If you want to enable event-driven scaling based on inference requests, you must install the Red Hat OpenShift Custom Metrics Autoscaler.

Best practice: You can run the commands in this task exactly as written if you set up environment variables. For instructions, see Setting up installation environment variables.
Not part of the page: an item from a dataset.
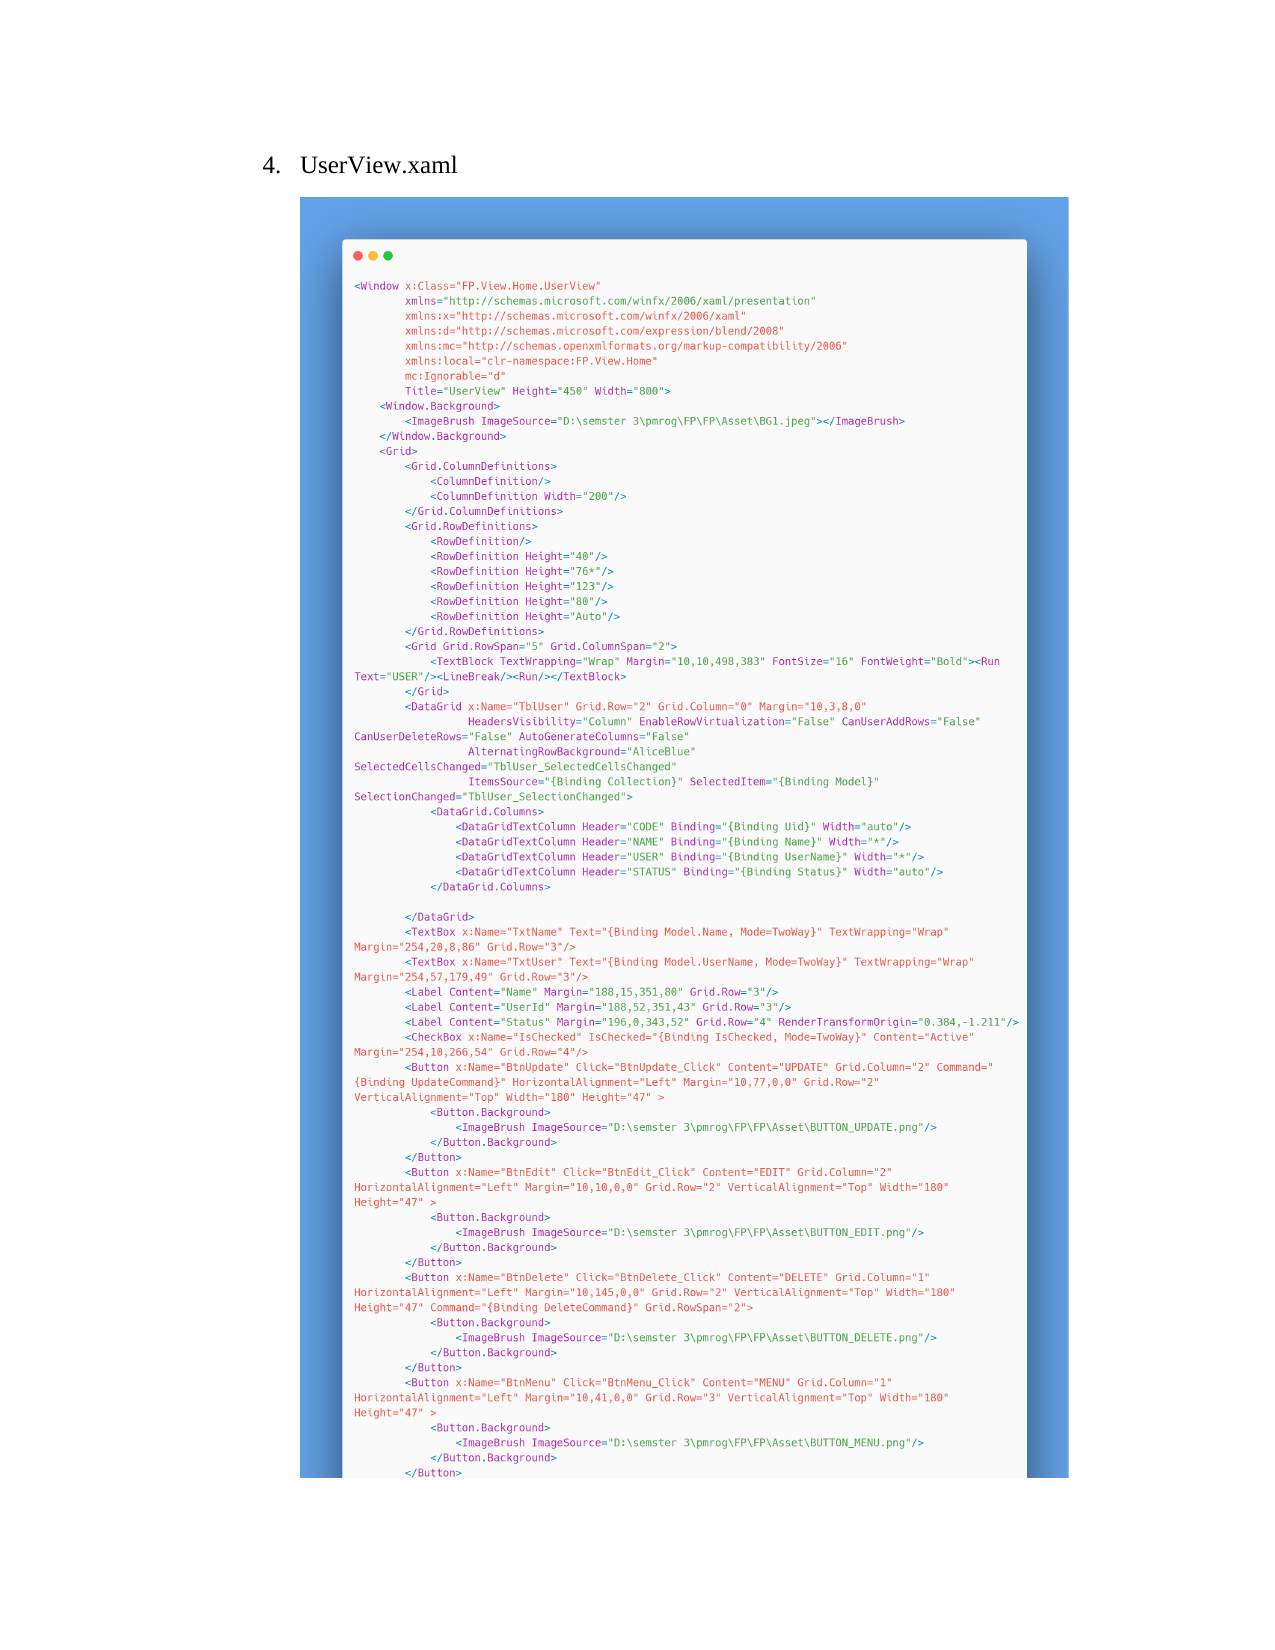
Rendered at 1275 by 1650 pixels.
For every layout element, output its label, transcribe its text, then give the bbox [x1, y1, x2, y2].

list UserView.xaml [262, 150, 1125, 179]
picture [300, 197, 1069, 1478]
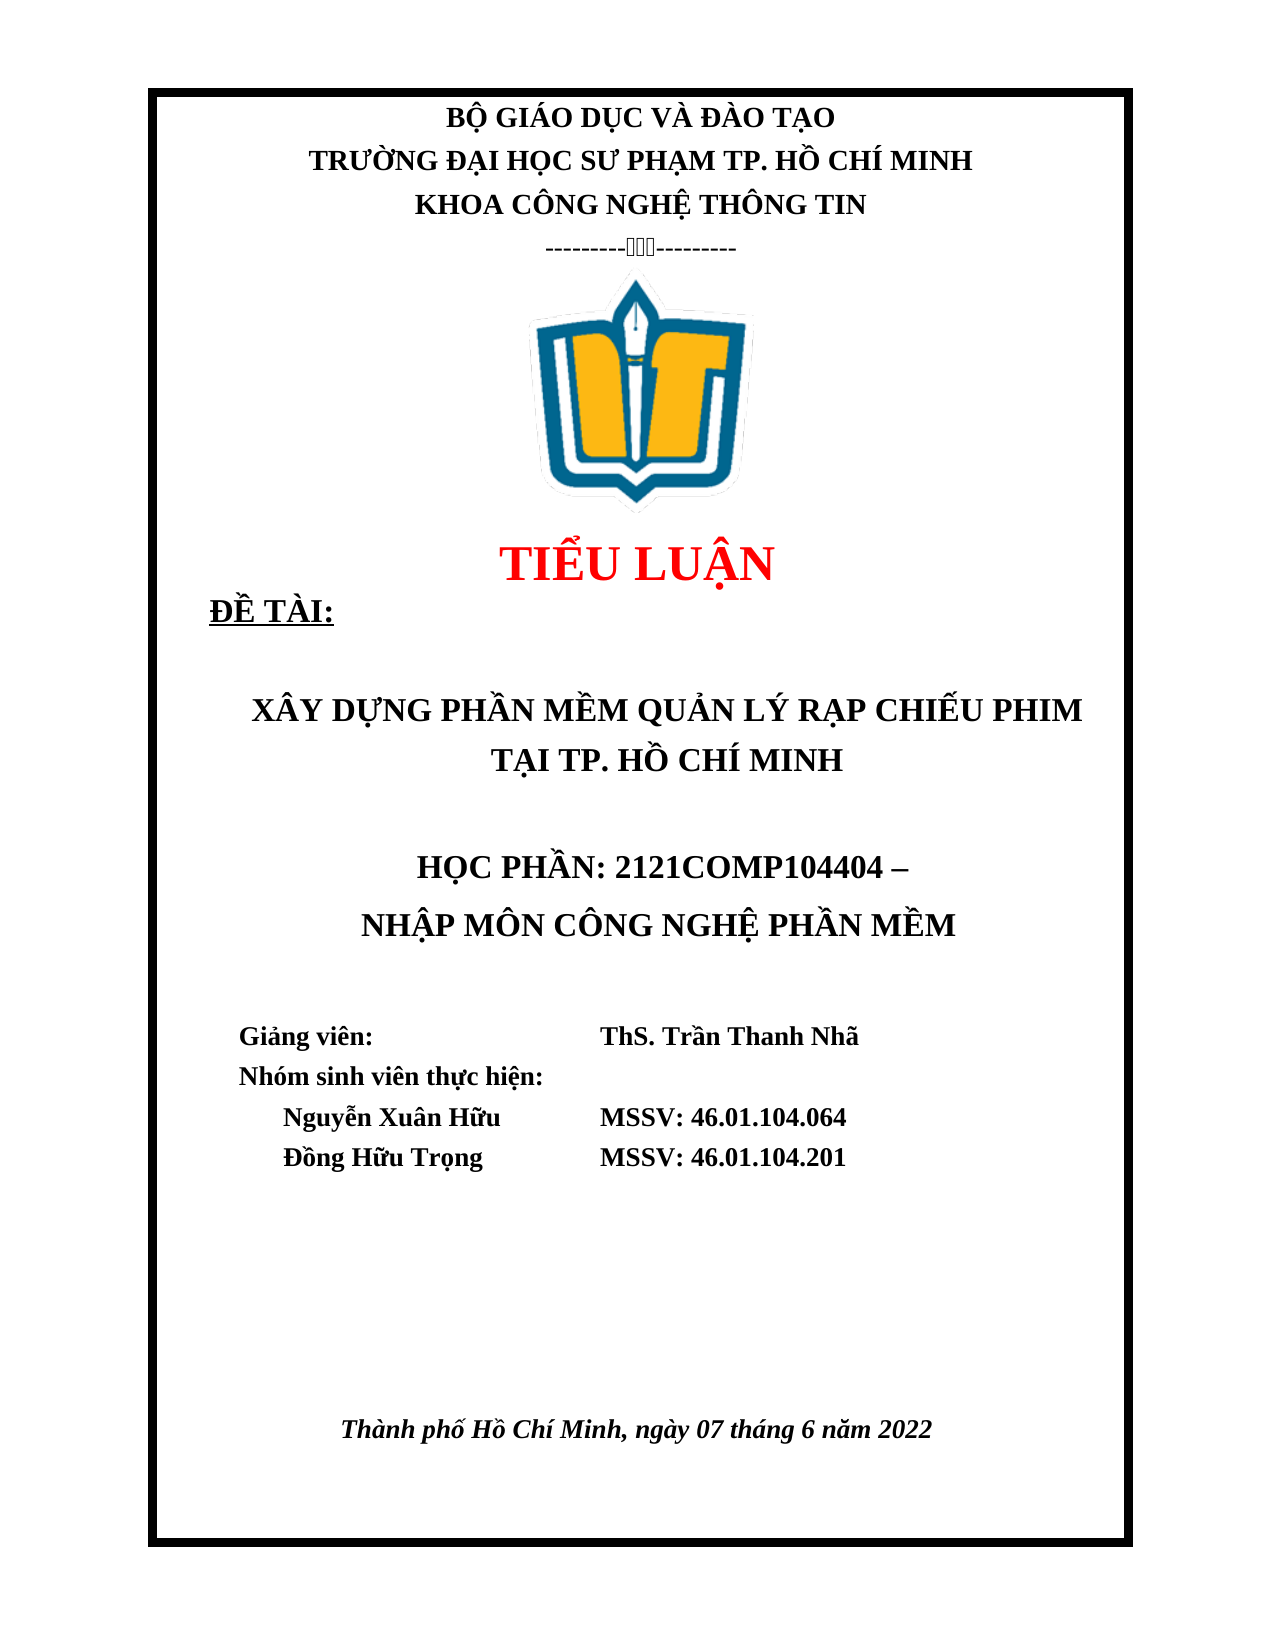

Ensure that you source the environment variables before you run the commands in this task.

About this task

To configure the custom metrics autoscaler that is running in the instance project to query OpenShift Container Platform metrics, you must:
  • Create a service account
  • Create a role
  • Bind the service account to the role
  • Create a trigger authentication for the service account token
Important: To use event-driven automatic scaling with an instance of IBM Software Hub, you must also create a scaled object for each model for which you want to support automatic scaling. For more information, see Configuring event-driven scaling for models.

Procedure

To configure the custom metrics autoscaler to use OpenShift Container Platform metrics:

  1. Create the keda-thanos-access service account in the instance project:
    cat << EOF | oc apply -f -
    apiVersion: v1
    kind: ServiceAccount
    metadata:
      name: keda-thanos-access
      namespace: ${PROJECT_CPD_INST_OPERANDS}
    EOF
  2. Create the keda-thanos-role role for the service account:
    cat << EOF | oc apply -f -
    apiVersion: rbac.authorization.k8s.io/v1
    kind: Role
    metadata:
      name: keda-thanos-role
      namespace: ${PROJECT_CPD_INST_OPERANDS}
    rules:
    - apiGroups:
      - ""
      resources:
      - pods
      verbs:
      - get
    - apiGroups:
      - metrics.k8s.io
      resources:
      - pods
      - nodes
      verbs:
      - get
      - list
      - watch
    EOF
  3. Bind the role to the keda-thanos-access service account:
    cat << EOF | oc apply -f -
    apiVersion: rbac.authorization.k8s.io/v1
    kind: RoleBinding
    metadata:
      name: keda-thanos-rolebinding
      namespace: ${PROJECT_CPD_INST_OPERANDS}
    roleRef:
      apiGroup: rbac.authorization.k8s.io
      kind: Role
      name: keda-thanos-role
    subjects:
    - kind: ServiceAccount
      name: keda-thanos-access
      namespace: ${PROJECT_CPD_INST_OPERANDS}
    EOF
  4. Create a trigger authentication for the keda-thanos-access service account token:
    cat << EOF | oc apply -f -
    apiVersion: keda.sh/v1alpha1
    kind: TriggerAuthentication
    metadata:
      name: keda-thanos-auth
      namespace: ${PROJECT_CPD_INST_OPERANDS}
    spec:
    
      boundServiceAccountToken: 
        - parameter: bearerToken 
          serviceAccountName: keda-thanos-account
    EOF
  5. If your network policies prevent ingress to the instance project from Prometheus pods in the openshift-user-workload-monitoring project, create the following network policy:
    cat << EOF | oc apply -f -
    apiVersion: projectcalico.org/v3
    kind: NetworkPolicy
    metadata:
      name: allow-ingress-from-prometheus-to-router
      namespace: ${PROJECT_CPD_INST_OPERANDS}
    spec:
      # Destination: all pods within namespace
      selector: projectcalico.org/namespace == '${PROJECT_CPD_INST_OPERANDS}'
      order: 10200
      ingress:
        - action: Allow
          protocol: TCP
          source:
            # Source: prometheus
            namespaceSelector: name == "openshift-user-workload-monitoring"
            selector: app.kubernetes.io/component == "prometheus"
          destination:
            ports:
            - 19092
    EOF

What to do next

Now that you've enabled event-driven automatic scaling for the instance, you're ready to complete Creating secrets for services that use Multicloud Object Gateway.